Question

A vessel at rest explodes, breaking into three pieces. Two pieces, one with twice the mass of the other, fly off perpendicular to one another with the same speed of \(31.4 \mathrm{~m} / \mathrm{s}\). The third piece has three times the mass of the lightest piece. Find the magnitude and direction of its velocity immediately after the explosion. (Specify the direction by giving the angle from the line of travel of the least massive piece.)

Short answer

The magnitude of the velocity of the third piece is \(31.4 \, m/s\) and it moves in a direction \(180\) degrees from the line of travel of the lightest piece.

Step-by-step solution

Determine the mass of each piece

Let's denote the mass of the lightest piece as \(m\). Therefore, other two pieces have masses of \(2m\) and \(3m\). The speed for the first two pieces is given as \(31.4 \, m/s\). Although the problem states the third piece also flies off, it does not specify its speed or direction. That's what we need to find.

Calculate Sum of Momenta

The total momentum of the system is the vector sum of individual momenta of the three pieces. The momentum (denoted by \(\vec{p}\)) can be calculated with the formula \(p = m \cdot v\), where \(m\) is the mass and \(v\) is the velocity of the object. The first piece has momentum \(31.4m\), the second piece has momentum \(62.8m\). Since there is no external force acting on the object, the total momentum after the explosion should be zero.

Calculate the velocity of the third piece

In order to maintain the total momentum as zero, the momentum of the third piece must be equal to the sum of the momenta of the first two pieces (but in the opposite direction), i.e., \((31.4m + 62.8m) = -94.2m\). Dividing this by the mass of the third piece \(3m\), we find the speed of the third piece is \(-94.2m/(3m) = -31.4 \, m/s\).

Determine the direction of the third piece

The third piece moves in the opposite direction to the sum of the momenta of the two other pieces. This is perpendicular to the direction of the piece\(2m\) and opposite to the direction of \(m\), which the angle from the line of travel of the least massive piece is \(180\) degrees.

Key concepts

Linear Momentum

Linear momentum is a measure of an object's motion, combining its mass and velocity into a single quantity represented as \textbf{\(\boldsymbol{\boldsymbol{\boldsymbol{p}}} = m \times v\)}. In the context of an explosion problem, such as a vessel at rest breaking into pieces, the total linear momentum before and after the event remains constant if no external forces act on the system.

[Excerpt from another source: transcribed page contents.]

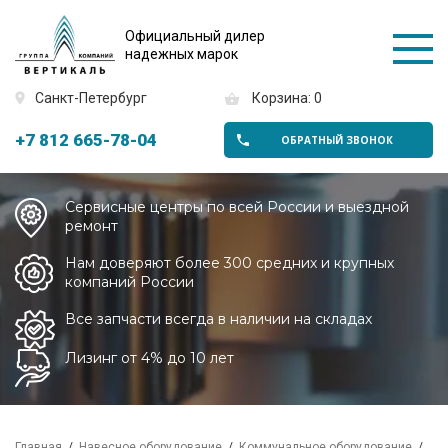
Официальный дилер
надежных марок
Санкт-Петербург
Корзина: 0
+7 812 665-78-04
ОБРАТНЫЙ ЗВОНОК
Сервисные центры по всей России и выездной
ремонт
Нам доверяют более 300 средних и крупных
компаний России
Все запчасти всегда в наличии на складах
Лизинг от 4% до 10 лет
Главная
Навесное оборудование
Коммунальное оборудование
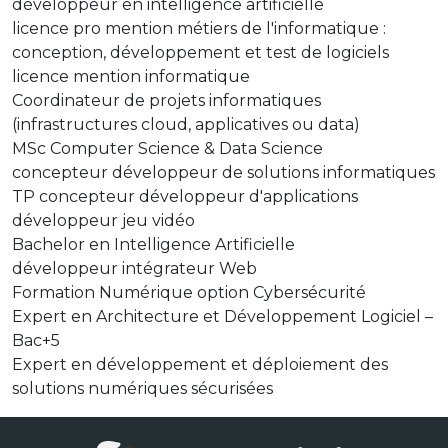
développeur en intelligence artificielle
licence pro mention métiers de l'informatique :
conception, développement et test de logiciels
licence mention informatique
Coordinateur de projets informatiques
(infrastructures cloud, applicatives ou data)
MSc Computer Science & Data Science
concepteur développeur de solutions informatiques
TP concepteur développeur d'applications
développeur jeu vidéo
Bachelor en Intelligence Artificielle
développeur intégrateur Web
Formation Numérique option Cybersécurité
Expert en Architecture et Développement Logiciel –
Bac+5
Expert en développement et déploiement des
solutions numériques sécurisées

This principle, known as the conservation of linear momentum, allows us to solve for unknowns when an object breaks apart. Since the vessel in the exercise was initially at rest, its total momentum was zero. Following the explosion, the momentum of all pieces, when vectorially added, must also result in zero to satisfy conservation laws. Hence, the directions and magnitudes of the velocities of the pieces are constrained by the mass and velocity of each fragment.

Explosion Problem

An explosion problem involves an object that breaks apart into multiple pieces spontaneously. The key to solving such a problem lies in the concept of momentum conservation. Before the explosion, the object is typically at rest, and hence, the total momentum of the system is zero. After the explosion, despite pieces flying off in different directions, the vector sum of their momenta must still be zero.

With the information given for two of the pieces in our exercise (masses and velocities), we can deduce the momentum of the third piece so that the system adheres to momentum conservation. This sort of problem is an excellent exercise in both applying the conservation laws of physics and in handling vector quantities that have direction and magnitude.

Vector Summation

Vector summation is the process of adding two or more vectors together to find a resultant vector. Vectors have both magnitude and direction, which makes their sum different from just adding numerical values. In physics problems, especially those involving momenta, it is crucial to consider the direction of each vector.

To sum vectors, one must combine the horizontal components and then the vertical components separately. If the vectors are perpendicular, as in our example with the pieces flying off at right angles, the summing process simplifies, because their non-common components are zero. To solve the explosion problem, we added the momenta vectors (product of mass and velocity) of two pieces to find the third one's momentum, keeping in mind the total resultant momentum should be zero to satisfy conservation laws.